So the coronation quiche wasn’t to everyone’s tastes. Did you try it? The internet was awash with failed attempts, disapproving foodies and alternative versions. The French didn’t even consider it a quiche, calling it a tart. How dare they.
The wonderful thing about a quiche is that it can be so incredibly versatile. You can use pretty much anything you have leftover in the fridge. At this time of year, using the freshest seasonal greens is not a bad shout, and that is what the King’s choice of quiche did. It’s just that, for me, broad beans anywhere are not that appealing, let alone in a quiche. But that’s my taste, yours will be different.
One thing I discovered when searching out recipes is that people tend to get confused about what a quiche is, especially when compared to a frittata or a tart. I’ve even seen quiches called pizzas and pies.
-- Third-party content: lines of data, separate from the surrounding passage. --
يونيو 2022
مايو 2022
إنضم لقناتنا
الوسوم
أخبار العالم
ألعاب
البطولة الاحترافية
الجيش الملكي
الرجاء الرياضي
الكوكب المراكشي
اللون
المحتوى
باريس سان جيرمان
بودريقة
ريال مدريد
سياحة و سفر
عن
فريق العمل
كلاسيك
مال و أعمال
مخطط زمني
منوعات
It’s a minefield out there, especially when entering the dark realms of crustless quiches.
For what it’s worth, a quiche normally has a crust and is made with an egg custard. It tends to have more egg than a frittata and is cooked entirely in the oven (at least, that’s my view of things).
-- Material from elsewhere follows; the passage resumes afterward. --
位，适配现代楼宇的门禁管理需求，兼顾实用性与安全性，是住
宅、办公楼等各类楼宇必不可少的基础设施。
Anyway, as a nod to the coronation quiche, here’s a quick and easy recipe for a Quiche Lorraine.
The beauty of this recipe is that you swap out all of the non-essential ingredients and replace them with your own choices, whether that be Stilton and broccoli, summer vegetables, a whole load more meat, or some other combination that may yet thrill the world.
This is adapted from Angela Nilsen’s Ultimate quiche Lorraine, from the BBC Good Food website. It takes 30 minutes to prep, 45 to cook and then 5-10 minutes to chill.
You can make the pastry, or you can buy it from the shop. Up to you. You’ll need shortcrust pastry and for this recipe I am going to assume you have some to hand.
● 200g pack lardons, unsmoked or smoked
● 50g gruyère
● 200ml carton crème fraîche
● 200ml double cream
● 3 eggs, well beaten
● A pinch ground nutmeg.
Line a 23 x 2.5cm loose-bottomed, fluted flan tin. You can use either a round tin or a 9” square one. The fluted sides help to give the finished quiche a nice appearance.
Ease the pastry into the tin, pressing down gently so that it sits flush to the sides, removing air pockets, but not too firm that you squish the pastry.
Trim the top of the pastry so that it sits slightly above the tin. Gently, prick the base with a fork. It’s a good idea to chill the pastry at this stage, 10 minutes should do the trick.
Heat the oven to 200c (adjust for your oven) with a baking sheet inside.
Line the pastry case with foil and fill with baking beans, pressing them down gently. Bake the pastry in the oven, on the hot baking sheet for 15 minutes.
Now, remove foil and beans and bake for a further 4-5 minutes more to get the pastry turning a pale golden colour. Fill any holes or cracks with pastry trimmings.
You can prepare the filling while the pastry cooks.
Heat a small frying pan and fry the lardons for a couple of minutes.
Drain off any liquid that comes out, then continue cooking until the lardons start to colour, but before they go crisp. Remove and drain on paper towels.
Cut three quarters of the gruyère into a small dice, then finely grate the rest. Scatter the diced gruyère and fried lardons over the bottom of the pastry case.
Next, beat the crème fraîche a little and then slowly beat in the double cream, before mixing in three well beaten eggs. Season lightly, adding the pinch of ground nutmeg. Pour three quarters of this filling mixture onto lardons and diced cheese.
Place the tin back on the baking sheet and add the rest of the filling mix, scattering the rest of the cheese on the top.
Turn the oven temperature down slightly to 190C and bake for approximately 25 minutes or until the quiche has become golden and softly set.
Don’t be tempted to tuck in straight away, although I am sure it smells delicious.
It needs to stand for 5 minutes to let it settle before it can be removed from the tin.